There was no mention of Australia Day in the event description or run sheet. But there was a planned performance of the national anthem, leading CBD to wonder whether the High Commission was having a bet both ways – holding an event on a different date, but giving things a bit of a patriotic hue.
When we asked the Department of Foreign Affairs and Trade about the event a spokesperson directed us toward a statement on their website in response to a Herald Sun article from December last year, which noted that “the High Commission has already planned and will host an appropriate event to mark Australia Day 2024 at Australia House, as Australia’s embassies and consulates do around the world”.
All that mixed messaging and culture warring aside, we think the fact Australia’s most plum diplomatic outpost finds Australia Day a bit too toxic to acknowledge is rather telling.
GOOD SPORTS
Most organisations take a drab approach to filling board positions, giving anybody with a controversial past or complicated public profile a wide steer.
So CBD was delighted to learn on Monday about the sports advisory board formed by medicinal cannabis operation Levin Health as it looks to lead the way in treating sporting injuries – particularly concussion – with weed.
Even allowing for the propensity for Australians to forgive their sporting heroes anything, Levin hasn’t shied away from some greats who’ve had more than, ahem, a whiff of controversy about them.
Around the table we have rugby league immortal and reformed sesh gremlin Andrew Johns as well as legendary jockey Damien Oliver, who served a lengthy suspension at the height of his career for placing dodgy bets on the nags.
Homegrown basketball megastar Andrew Bogut, who got a little too close to the notorious Pizzagate hoax during the 2016 US presidential election, and landed in strife over his anti-lockdown ranting, also has a seat at the Levin table.
Four-time premiership Hawthorn coach Alastair Clarkson – about whom no adverse findings were made by the inquiry into complaints of systemic racism at the club – also brings his expertise, which includes Gold Coast Suns coach Damien Hardwick – three premierships with Richmond – and Australia’s greatest-ever basketballer, Lauren Jackson.
Those board meetings must be something.
We asked Levin’s Mark Brayshaw – himself a former North Melbourne footballer – how he identified the right stuff in a potential board member.

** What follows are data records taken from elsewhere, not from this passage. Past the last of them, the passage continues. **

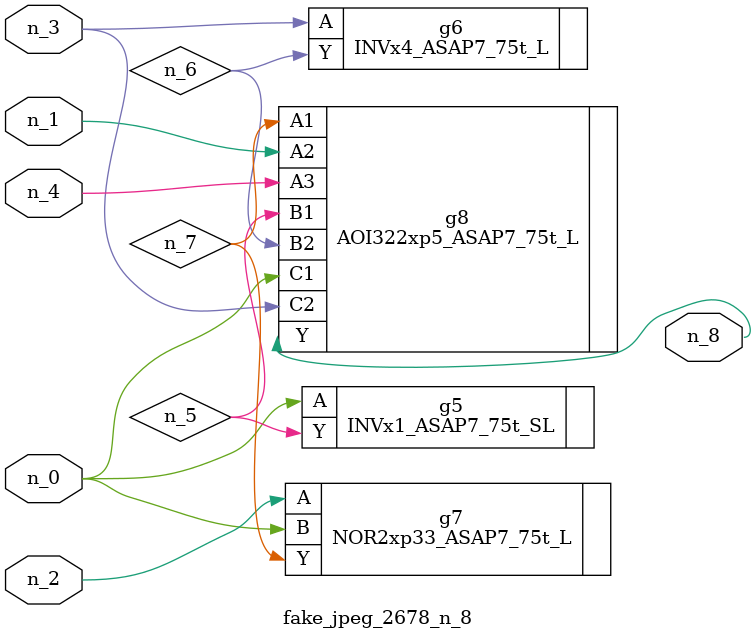
<source format=v>
module fake_jpeg_2678_n_8 (n_3, n_2, n_1, n_0, n_4, n_8);

input n_3;
input n_2;
input n_1;
input n_0;
input n_4;

output n_8;

wire n_6;
wire n_5;
wire n_7;

INVx1_ASAP7_75t_SL g5 ( 
.A(n_0),
.Y(n_5)
);

INVx4_ASAP7_75t_L g6 ( 
.A(n_3),
.Y(n_6)
);

NOR2xp33_ASAP7_75t_L g7 ( 
.A(n_2),
.B(n_0),
.Y(n_7)
);

AOI322xp5_ASAP7_75t_L g8 ( 
.A1(n_7),
.A2(n_1),
.A3(n_4),
.B1(n_5),
.B2(n_6),
.C1(n_0),
.C2(n_3),
.Y(n_8)
);


endmodule
</source>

He told us the advisory board members were picked for their ability to cut through on the benefits of medicinal cannabis and it helps to “not be anonymous”.
There’s also this, about choosing brand ambassadors who’ve known life’s ups and downs. “When they talk about pain and anxiety and stress management, people listen,” Brayshaw told us.
PARTY TIME
We’re just days out from the NSW Liberal Party’s annual general meeting, where former arts minister Don Harwin, the moderate pick, is a shoo-in to beat Mark Bailie in the state president race.

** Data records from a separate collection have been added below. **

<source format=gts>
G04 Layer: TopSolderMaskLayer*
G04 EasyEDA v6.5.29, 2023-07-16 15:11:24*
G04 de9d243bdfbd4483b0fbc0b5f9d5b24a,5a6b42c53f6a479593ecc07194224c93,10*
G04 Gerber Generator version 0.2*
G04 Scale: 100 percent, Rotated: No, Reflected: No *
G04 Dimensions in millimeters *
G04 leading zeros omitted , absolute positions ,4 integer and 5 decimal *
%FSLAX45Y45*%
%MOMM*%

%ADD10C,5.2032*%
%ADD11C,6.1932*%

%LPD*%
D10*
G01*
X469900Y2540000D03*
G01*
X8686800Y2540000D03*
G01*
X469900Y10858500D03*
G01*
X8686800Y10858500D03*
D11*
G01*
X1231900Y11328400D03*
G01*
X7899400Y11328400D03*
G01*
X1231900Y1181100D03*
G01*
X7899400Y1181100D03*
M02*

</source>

A few other bits of scuttlebutt caught CBD’s eye. One is that former Waverley mayor Sally Betts is still up on the Moderate ticket, despite this masthead reporting that she’s being investigated by the council following an alcohol-fuelled altercation with a colleague.
Then there’s some of the campaign literature that’s been doing the rounds. A grouping called the “Mainstream Conservatives”, who’ve been gathering in the salubrious confines of the Burwood RSL to plot, released a leaflet fronted by a rather strange picture of former PM Tony Abbott and shadow treasurer Angus Taylor, with their beliefs listed as “Freedom, Family, Flag [and] Free enterprise”.
Then there is the hard-right “members’ rights” mob, whose leaflet opens with a lengthy quote from a 1974 letter between Robert Menzies and his daughter Heather slamming “small l liberals” who believe in nothing.
Among the many grievances aired in that leaflet – that the Liberals have been taken over by “overly excessive eastern suburbs-centric woke management”.
Perhaps they’ve forgotten the party doesn’t even hold a federal seat in Sydney’s east.